▸ Exercices
1. D'après l'extrait sur Paradis conjugal, qui a offert à Elsa le dvd du film qu'elle regarde ?
2. Recopie le passage de l'extrait sur Paradis conjugal qui commence par « Le va-et-vient entre » et se termine par « connaît par cœur. ».

▸ Extrait choisi
######
Paradis conjugal (2008) d’Alice Ferney s’ouvre sur le générique de Chaînes conjugales (1949) de Joseph Mankiewicz. Ce soir, ce n’est pas la première fois qu’Elsa Platte (clin d’œil à Sylvia Plath) va regarder ce film, un dvd offert par son mari. Avec dans l’oreille ce qu’Alexandre lui a dit la veille : « Demain soir et les soirs suivants, prépare-toi à dormir seule. Je ne rentrerai pas. Je ne rentrerai pas
dans une maison où ma femme est installée devant la télévision, voit le même film depuis trois mois, ne se lève plus pour me préparer à dîner, et se couche sans me regarder. »

Couverture de Chaînes conjugales en dvd.jpg

En découvrant les états d’âme d’Elsa, danseuse à l’Opéra juste à la retraite, pendant le début du film, je me demandais comment diable Alice Ferney, qui dit choisir ses sujets par élection quasi amoureuse, allait pouvoir mener à bien ce roman cinématographique, dont le début me semblait poussif, artificiel. Et pourtant, au long des quelque quatre cents pages de Paradis conjugal, un univers se construit et nous capte. « Ce n’est pas un film sur la séparation, c’est un film sur le mariage. Sur le soupçon. Sur l’imperfection dont on est toujours coupable et que l’on doit
bien reconnaître. Sur toutes les raisons que, dans un couple, on aurait de partir. Sur l’amour qui fait rester, dit Elsa. »
Avec les aînés de ses quatre enfants, Max et Noémie, venus la rejoindre devant la télévision, nous suivons l’histoire de trois femmes qui passent une journée ensemble et qui se demandent, chacune, lequel de leurs trois maris est parti avec leur rivale de toujours, Addie Ross, l’irrésistible, la fatale. 

 

Le va-et-vient entre la fiction et la vie tient le lecteur en haleine. Pourquoi Elsa s’enchante-t-elle de ce mélodrame ? Qu’y cherche-t-elle ? Où cela va-t-il la mener ? La mise en abyme multiplie les angles de réflexion. Nous écoutons la voix off, celle d’une des protagonistes, et aussi les commentaires échangés devant l’écran. La mère garde pour elle ses tourments personnels, écoute les réactions de ses enfants, prend garde à ne rien dévoiler de cette intrigue qu’elle connaît par cœur.
######
Données recueillies:

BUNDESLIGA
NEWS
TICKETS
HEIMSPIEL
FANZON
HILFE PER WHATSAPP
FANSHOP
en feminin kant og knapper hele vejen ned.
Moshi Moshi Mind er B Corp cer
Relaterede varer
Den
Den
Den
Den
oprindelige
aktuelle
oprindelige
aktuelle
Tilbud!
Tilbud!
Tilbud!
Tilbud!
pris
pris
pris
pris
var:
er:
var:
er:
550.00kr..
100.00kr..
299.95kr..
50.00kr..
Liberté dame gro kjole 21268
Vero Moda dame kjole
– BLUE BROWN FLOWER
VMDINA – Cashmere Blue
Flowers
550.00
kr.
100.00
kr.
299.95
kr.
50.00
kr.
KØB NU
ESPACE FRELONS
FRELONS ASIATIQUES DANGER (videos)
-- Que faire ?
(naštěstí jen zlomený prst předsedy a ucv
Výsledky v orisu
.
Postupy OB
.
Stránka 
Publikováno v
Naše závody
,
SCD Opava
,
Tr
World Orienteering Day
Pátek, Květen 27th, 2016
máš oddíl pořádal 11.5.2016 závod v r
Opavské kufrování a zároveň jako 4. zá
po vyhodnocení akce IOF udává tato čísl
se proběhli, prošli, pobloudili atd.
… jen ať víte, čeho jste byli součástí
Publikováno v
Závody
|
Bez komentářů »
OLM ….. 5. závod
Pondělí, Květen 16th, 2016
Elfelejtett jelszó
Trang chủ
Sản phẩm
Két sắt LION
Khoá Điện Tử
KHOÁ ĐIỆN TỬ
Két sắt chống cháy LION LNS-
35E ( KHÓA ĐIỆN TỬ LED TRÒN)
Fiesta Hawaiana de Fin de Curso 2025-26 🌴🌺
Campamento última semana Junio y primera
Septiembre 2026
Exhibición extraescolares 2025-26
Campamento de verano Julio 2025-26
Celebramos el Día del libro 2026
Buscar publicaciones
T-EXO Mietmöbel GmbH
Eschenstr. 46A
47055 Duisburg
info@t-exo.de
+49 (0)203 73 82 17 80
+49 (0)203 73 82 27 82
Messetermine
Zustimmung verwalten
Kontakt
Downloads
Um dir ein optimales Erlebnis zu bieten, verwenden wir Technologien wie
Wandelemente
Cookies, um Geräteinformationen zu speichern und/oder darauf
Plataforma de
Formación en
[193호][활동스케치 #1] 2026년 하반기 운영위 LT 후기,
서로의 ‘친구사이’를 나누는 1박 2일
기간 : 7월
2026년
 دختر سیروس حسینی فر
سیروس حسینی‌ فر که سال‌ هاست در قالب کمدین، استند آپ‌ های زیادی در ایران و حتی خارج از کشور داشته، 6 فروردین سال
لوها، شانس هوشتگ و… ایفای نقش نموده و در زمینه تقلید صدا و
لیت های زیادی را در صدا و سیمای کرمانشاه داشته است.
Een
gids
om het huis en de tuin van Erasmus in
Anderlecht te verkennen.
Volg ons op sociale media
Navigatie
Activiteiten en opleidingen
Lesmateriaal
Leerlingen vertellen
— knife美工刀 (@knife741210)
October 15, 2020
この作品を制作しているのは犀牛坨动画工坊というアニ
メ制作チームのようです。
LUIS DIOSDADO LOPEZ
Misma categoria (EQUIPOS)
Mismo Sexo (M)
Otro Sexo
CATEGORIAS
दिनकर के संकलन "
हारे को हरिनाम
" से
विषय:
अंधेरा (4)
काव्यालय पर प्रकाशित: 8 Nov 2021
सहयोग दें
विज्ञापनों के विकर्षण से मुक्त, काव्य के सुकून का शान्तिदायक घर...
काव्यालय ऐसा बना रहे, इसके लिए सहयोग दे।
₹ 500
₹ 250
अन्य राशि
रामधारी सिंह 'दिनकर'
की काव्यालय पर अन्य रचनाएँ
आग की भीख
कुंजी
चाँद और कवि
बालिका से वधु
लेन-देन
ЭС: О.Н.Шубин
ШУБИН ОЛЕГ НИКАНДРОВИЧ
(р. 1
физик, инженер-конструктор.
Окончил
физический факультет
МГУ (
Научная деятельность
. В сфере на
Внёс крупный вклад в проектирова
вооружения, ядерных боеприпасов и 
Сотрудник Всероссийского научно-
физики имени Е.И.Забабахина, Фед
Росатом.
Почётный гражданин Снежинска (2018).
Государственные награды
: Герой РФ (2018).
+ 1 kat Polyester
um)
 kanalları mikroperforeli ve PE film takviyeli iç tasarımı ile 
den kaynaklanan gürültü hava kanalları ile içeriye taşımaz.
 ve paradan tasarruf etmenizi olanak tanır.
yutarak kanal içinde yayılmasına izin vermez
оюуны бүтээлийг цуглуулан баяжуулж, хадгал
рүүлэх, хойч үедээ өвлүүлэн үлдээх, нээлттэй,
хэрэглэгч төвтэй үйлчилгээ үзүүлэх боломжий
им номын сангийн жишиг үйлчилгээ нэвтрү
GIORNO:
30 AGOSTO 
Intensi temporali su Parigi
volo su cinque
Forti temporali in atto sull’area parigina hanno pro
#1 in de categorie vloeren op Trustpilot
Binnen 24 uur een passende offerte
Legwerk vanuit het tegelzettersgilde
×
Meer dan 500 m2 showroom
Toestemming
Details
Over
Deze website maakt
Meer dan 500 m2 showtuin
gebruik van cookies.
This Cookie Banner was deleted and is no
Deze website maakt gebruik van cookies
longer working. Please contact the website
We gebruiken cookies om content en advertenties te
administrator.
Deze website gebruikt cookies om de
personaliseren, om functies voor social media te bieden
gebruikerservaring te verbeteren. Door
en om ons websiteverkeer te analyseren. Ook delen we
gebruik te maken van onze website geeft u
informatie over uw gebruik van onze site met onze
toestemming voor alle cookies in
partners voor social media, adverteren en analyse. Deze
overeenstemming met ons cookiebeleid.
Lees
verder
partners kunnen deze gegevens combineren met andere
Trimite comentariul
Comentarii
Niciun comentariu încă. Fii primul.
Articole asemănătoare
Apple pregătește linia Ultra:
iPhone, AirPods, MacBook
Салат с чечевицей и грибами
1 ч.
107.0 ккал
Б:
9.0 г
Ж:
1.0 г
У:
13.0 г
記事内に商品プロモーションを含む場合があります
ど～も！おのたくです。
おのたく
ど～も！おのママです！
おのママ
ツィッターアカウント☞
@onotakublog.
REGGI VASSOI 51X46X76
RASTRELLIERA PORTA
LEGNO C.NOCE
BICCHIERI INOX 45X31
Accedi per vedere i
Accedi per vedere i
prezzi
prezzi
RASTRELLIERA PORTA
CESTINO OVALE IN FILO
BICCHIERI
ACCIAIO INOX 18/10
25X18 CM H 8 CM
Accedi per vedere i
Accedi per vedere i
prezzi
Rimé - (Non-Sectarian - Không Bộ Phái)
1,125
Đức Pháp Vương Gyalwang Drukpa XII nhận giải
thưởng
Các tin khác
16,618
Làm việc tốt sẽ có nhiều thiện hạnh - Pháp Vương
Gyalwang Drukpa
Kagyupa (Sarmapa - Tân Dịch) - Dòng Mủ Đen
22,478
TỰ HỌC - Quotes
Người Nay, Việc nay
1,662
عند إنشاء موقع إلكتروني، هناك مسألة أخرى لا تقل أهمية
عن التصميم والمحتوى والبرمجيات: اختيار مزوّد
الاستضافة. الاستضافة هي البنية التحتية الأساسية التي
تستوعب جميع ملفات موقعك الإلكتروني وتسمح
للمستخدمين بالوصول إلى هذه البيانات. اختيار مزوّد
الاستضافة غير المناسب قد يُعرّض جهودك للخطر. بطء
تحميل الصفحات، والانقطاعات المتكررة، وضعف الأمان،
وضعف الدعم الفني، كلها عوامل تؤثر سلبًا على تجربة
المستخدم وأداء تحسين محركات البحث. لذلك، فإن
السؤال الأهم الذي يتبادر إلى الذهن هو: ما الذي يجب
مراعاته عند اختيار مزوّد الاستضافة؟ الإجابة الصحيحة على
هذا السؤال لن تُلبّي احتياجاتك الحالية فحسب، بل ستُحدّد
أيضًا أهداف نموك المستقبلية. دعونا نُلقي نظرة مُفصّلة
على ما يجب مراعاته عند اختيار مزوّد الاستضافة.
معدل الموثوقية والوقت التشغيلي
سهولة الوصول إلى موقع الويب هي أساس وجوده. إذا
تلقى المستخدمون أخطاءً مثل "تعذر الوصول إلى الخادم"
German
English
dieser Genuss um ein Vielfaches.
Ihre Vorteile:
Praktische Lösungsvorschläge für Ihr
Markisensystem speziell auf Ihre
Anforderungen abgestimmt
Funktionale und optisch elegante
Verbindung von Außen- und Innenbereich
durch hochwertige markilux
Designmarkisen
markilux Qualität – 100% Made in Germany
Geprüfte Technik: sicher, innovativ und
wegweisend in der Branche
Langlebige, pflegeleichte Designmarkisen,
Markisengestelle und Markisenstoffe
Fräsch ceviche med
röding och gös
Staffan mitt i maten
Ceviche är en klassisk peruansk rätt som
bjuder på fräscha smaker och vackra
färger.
######
▸ Réponses par numéro
1. Son mari.

2.
Le va-et-vient entre la fiction et la vie tient le lecteur en haleine. Pourquoi Elsa s’enchante-t-elle de ce mélodrame ? Qu’y cherche-t-elle ? Où cela va-t-il la mener ? La mise en abyme multiplie les angles de réflexion. Nous écoutons la voix off, celle d’une des protagonistes, et aussi les commentaires échangés devant l’écran. La mère garde pour elle ses tourments personnels, écoute les réactions de ses enfants, prend garde à ne rien dévoiler de cette intrigue qu’elle connaît par cœur.